Non bisogna, però, dimenticare gli sforzi che lo Stato sta attuando in tale direzione.
Con questa chiave di lettura dobbiamo interpretare il lancio (forse ancora prematuro) dell’App “IO”.
L’obiettivo dell’applicazione (sviluppata secondo i canoni “lean” delle imprese digitali) è la comunicazione proattiva degli enti pubblici nei confronti dei cittadini.
Attraverso di essa, ogni utente, autenticandosi (questa volta sono privilegiati gli strumenti SPID e carta d’identità elettronica – CIE), potrà chiedere e conservare in maniera centralizzata documenti e certificati, accettare ed effettuare pagamenti, ricevere comunicazioni, messaggi e promemoria in maniera semplice attraverso le notifiche “push” ricevute sul proprio smartphone.
L’interesse verso questo strumento innovativo è abbastanza alto infatti, a meno di un mese dal suo rilascio ufficiale sul Play ed Apple Store, nonostante l’App sia ancora molto acerba e solo alcune PA vi abbiano aderito, si sono registrate decine di migliaia di download.
I limiti del nuovo approccio
Se dovessimo analizzare quali sono i limiti di questo nuovo approccio, non potremmo fare a meno di considerare la carenza di organicità di un progetto che comunque richiederebbe a monte l’integrazione dei database e dei servizi delle pubbliche amministrazioni oltre che un abbondante numero di download.
Senza una strategia comune e una “vision” chiara da perseguire, a mio avviso, non si potrà sperare di raggiungere l’obiettivo della digitalizzazione del paese.
Al netto di ogni task force ed esperto interpellato, firme digitali, carte nazionali dei servizi, carte d’identità elettroniche, spid e così via, sono troppe strade da inseguire per un risultato finale che presuppone di semplificare, standardizzare e coordinare gli sforzi in cambio dell’immenso contributo che la digitalizzazione potrebbe portare all’intero sistema paese.

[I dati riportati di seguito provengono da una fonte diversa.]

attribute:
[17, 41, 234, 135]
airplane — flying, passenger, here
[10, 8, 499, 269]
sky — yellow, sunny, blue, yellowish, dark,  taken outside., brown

Non ha, infatti, alcun senso moltiplicare le possibilità di accesso ai sistemi se essi non comunicano tra di loro; e se la Pubblica amministrazione è tuttavia frammentata e agisce come moltitudine di sistemi isolati e autoreferenziali, difficilmente si potranno completare i processi iniziati.
Ed è per questo, a mio avviso, che la “fase 2” dovrebbe puntare sull’integrazione dei database e dei sistemi di autenticazione. Una reductio ad unum capace di eliminare il superfluo riunificando tutto ciò che negli anni si è sovrapposto.